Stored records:

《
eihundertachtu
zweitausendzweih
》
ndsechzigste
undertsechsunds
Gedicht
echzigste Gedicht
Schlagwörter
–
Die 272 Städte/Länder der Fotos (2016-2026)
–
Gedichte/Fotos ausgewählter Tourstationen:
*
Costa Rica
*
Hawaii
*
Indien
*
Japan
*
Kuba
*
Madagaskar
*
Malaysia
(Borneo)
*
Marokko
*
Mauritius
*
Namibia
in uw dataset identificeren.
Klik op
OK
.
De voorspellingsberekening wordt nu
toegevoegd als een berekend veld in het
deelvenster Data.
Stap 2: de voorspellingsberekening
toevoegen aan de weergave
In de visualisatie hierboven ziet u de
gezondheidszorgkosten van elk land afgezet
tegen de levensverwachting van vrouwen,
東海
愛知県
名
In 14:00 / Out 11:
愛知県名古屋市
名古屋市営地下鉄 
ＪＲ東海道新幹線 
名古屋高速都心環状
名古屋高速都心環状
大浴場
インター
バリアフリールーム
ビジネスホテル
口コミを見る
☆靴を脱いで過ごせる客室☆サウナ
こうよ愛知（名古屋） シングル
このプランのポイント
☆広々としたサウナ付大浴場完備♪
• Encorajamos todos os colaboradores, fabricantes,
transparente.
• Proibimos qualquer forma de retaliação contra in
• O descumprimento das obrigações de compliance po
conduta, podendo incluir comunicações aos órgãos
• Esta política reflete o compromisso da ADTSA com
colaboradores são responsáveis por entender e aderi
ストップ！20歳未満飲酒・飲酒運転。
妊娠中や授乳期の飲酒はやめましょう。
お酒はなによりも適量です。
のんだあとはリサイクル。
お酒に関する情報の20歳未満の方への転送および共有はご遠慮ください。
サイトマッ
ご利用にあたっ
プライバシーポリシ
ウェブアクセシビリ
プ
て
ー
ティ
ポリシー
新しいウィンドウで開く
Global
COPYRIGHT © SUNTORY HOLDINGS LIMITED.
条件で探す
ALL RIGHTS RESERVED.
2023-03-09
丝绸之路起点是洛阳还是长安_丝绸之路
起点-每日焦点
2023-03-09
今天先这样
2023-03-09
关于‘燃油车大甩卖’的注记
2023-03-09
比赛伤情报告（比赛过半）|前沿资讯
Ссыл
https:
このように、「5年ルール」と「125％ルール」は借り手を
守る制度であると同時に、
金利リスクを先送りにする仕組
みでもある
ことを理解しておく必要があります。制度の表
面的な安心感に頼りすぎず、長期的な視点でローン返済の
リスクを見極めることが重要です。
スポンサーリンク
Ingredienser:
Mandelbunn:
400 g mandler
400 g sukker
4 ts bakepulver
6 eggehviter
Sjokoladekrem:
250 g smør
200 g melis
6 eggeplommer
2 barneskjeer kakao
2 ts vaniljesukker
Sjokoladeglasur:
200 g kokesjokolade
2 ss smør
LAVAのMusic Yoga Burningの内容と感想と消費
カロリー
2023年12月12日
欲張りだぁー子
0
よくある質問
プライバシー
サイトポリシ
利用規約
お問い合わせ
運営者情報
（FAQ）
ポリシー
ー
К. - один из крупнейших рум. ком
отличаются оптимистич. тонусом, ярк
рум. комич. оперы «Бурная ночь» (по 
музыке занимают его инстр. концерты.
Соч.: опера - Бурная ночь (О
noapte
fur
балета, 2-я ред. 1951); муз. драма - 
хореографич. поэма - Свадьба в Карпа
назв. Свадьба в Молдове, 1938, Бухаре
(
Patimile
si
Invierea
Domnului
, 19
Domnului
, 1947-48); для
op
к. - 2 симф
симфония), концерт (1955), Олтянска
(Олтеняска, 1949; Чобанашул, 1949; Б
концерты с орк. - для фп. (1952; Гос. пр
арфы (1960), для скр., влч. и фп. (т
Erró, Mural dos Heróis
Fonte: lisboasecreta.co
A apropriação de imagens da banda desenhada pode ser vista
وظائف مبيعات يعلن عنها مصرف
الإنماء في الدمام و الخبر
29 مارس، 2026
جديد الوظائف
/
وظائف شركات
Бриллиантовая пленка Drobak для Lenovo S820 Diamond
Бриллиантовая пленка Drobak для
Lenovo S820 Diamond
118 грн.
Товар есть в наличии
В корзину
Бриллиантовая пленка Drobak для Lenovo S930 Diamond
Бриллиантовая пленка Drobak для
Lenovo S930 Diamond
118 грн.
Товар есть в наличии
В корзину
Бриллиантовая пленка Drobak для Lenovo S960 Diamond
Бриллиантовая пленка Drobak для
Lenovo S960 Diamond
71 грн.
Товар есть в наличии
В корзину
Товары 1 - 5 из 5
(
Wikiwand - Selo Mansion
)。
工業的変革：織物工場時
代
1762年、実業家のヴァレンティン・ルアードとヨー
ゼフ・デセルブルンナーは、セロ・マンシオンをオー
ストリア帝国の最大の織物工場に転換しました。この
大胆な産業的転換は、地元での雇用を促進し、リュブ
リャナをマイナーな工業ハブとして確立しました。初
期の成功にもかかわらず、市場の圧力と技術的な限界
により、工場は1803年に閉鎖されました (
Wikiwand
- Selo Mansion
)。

→ **Work instruction**
Rewrite the lines above with every "В корзину" swapped for "Купить" and nothing else altered.

→ **Response below**
《
eihundertachtu
zweitausendzweih
》
ndsechzigste
undertsechsunds
Gedicht
echzigste Gedicht
Schlagwörter
–
Die 272 Städte/Länder der Fotos (2016-2026)
–
Gedichte/Fotos ausgewählter Tourstationen:
*
Costa Rica
*
Hawaii
*
Indien
*
Japan
*
Kuba
*
Madagaskar
*
Malaysia
(Borneo)
*
Marokko
*
Mauritius
*
Namibia
in uw dataset identificeren.
Klik op
OK
.
De voorspellingsberekening wordt nu
toegevoegd als een berekend veld in het
deelvenster Data.
Stap 2: de voorspellingsberekening
toevoegen aan de weergave
In de visualisatie hierboven ziet u de
gezondheidszorgkosten van elk land afgezet
tegen de levensverwachting van vrouwen,
東海
愛知県
名
In 14:00 / Out 11:
愛知県名古屋市
名古屋市営地下鉄 
ＪＲ東海道新幹線 
名古屋高速都心環状
名古屋高速都心環状
大浴場
インター
バリアフリールーム
ビジネスホテル
口コミを見る
☆靴を脱いで過ごせる客室☆サウナ
こうよ愛知（名古屋） シングル
このプランのポイント
☆広々としたサウナ付大浴場完備♪
• Encorajamos todos os colaboradores, fabricantes,
transparente.
• Proibimos qualquer forma de retaliação contra in
• O descumprimento das obrigações de compliance po
conduta, podendo incluir comunicações aos órgãos
• Esta política reflete o compromisso da ADTSA com
colaboradores são responsáveis por entender e aderi
ストップ！20歳未満飲酒・飲酒運転。
妊娠中や授乳期の飲酒はやめましょう。
お酒はなによりも適量です。
のんだあとはリサイクル。
お酒に関する情報の20歳未満の方への転送および共有はご遠慮ください。
サイトマッ
ご利用にあたっ
プライバシーポリシ
ウェブアクセシビリ
プ
て
ー
ティ
ポリシー
新しいウィンドウで開く
Global
COPYRIGHT © SUNTORY HOLDINGS LIMITED.
条件で探す
ALL RIGHTS RESERVED.
2023-03-09
丝绸之路起点是洛阳还是长安_丝绸之路
起点-每日焦点
2023-03-09
今天先这样
2023-03-09
关于‘燃油车大甩卖’的注记
2023-03-09
比赛伤情报告（比赛过半）|前沿资讯
Ссыл
https:
このように、「5年ルール」と「125％ルール」は借り手を
守る制度であると同時に、
金利リスクを先送りにする仕組
みでもある
ことを理解しておく必要があります。制度の表
面的な安心感に頼りすぎず、長期的な視点でローン返済の
リスクを見極めることが重要です。
スポンサーリンク
Ingredienser:
Mandelbunn:
400 g mandler
400 g sukker
4 ts bakepulver
6 eggehviter
Sjokoladekrem:
250 g smør
200 g melis
6 eggeplommer
2 barneskjeer kakao
2 ts vaniljesukker
Sjokoladeglasur:
200 g kokesjokolade
2 ss smør
LAVAのMusic Yoga Burningの内容と感想と消費
カロリー
2023年12月12日
欲張りだぁー子
0
よくある質問
プライバシー
サイトポリシ
利用規約
お問い合わせ
運営者情報
（FAQ）
ポリシー
ー
К. - один из крупнейших рум. ком
отличаются оптимистич. тонусом, ярк
рум. комич. оперы «Бурная ночь» (по 
музыке занимают его инстр. концерты.
Соч.: опера - Бурная ночь (О
noapte
fur
балета, 2-я ред. 1951); муз. драма - 
хореографич. поэма - Свадьба в Карпа
назв. Свадьба в Молдове, 1938, Бухаре
(
Patimile
si
Invierea
Domnului
, 19
Domnului
, 1947-48); для
op
к. - 2 симф
симфония), концерт (1955), Олтянска
(Олтеняска, 1949; Чобанашул, 1949; Б
концерты с орк. - для фп. (1952; Гос. пр
арфы (1960), для скр., влч. и фп. (т
Erró, Mural dos Heróis
Fonte: lisboasecreta.co
A apropriação de imagens da banda desenhada pode ser vista
وظائف مبيعات يعلن عنها مصرف
الإنماء في الدمام و الخبر
29 مارس، 2026
جديد الوظائف
/
وظائف شركات
Бриллиантовая пленка Drobak для Lenovo S820 Diamond
Бриллиантовая пленка Drobak для
Lenovo S820 Diamond
118 грн.
Товар есть в наличии
Купить
Бриллиантовая пленка Drobak для Lenovo S930 Diamond
Бриллиантовая пленка Drobak для
Lenovo S930 Diamond
118 грн.
Товар есть в наличии
Купить
Бриллиантовая пленка Drobak для Lenovo S960 Diamond
Бриллиантовая пленка Drobak для
Lenovo S960 Diamond
71 грн.
Товар есть в наличии
Купить
Товары 1 - 5 из 5
(
Wikiwand - Selo Mansion
)。
工業的変革：織物工場時
代
1762年、実業家のヴァレンティン・ルアードとヨー
ゼフ・デセルブルンナーは、セロ・マンシオンをオー
ストリア帝国の最大の織物工場に転換しました。この
大胆な産業的転換は、地元での雇用を促進し、リュブ
リャナをマイナーな工業ハブとして確立しました。初
期の成功にもかかわらず、市場の圧力と技術的な限界
により、工場は1803年に閉鎖されました (
Wikiwand
- Selo Mansion
)。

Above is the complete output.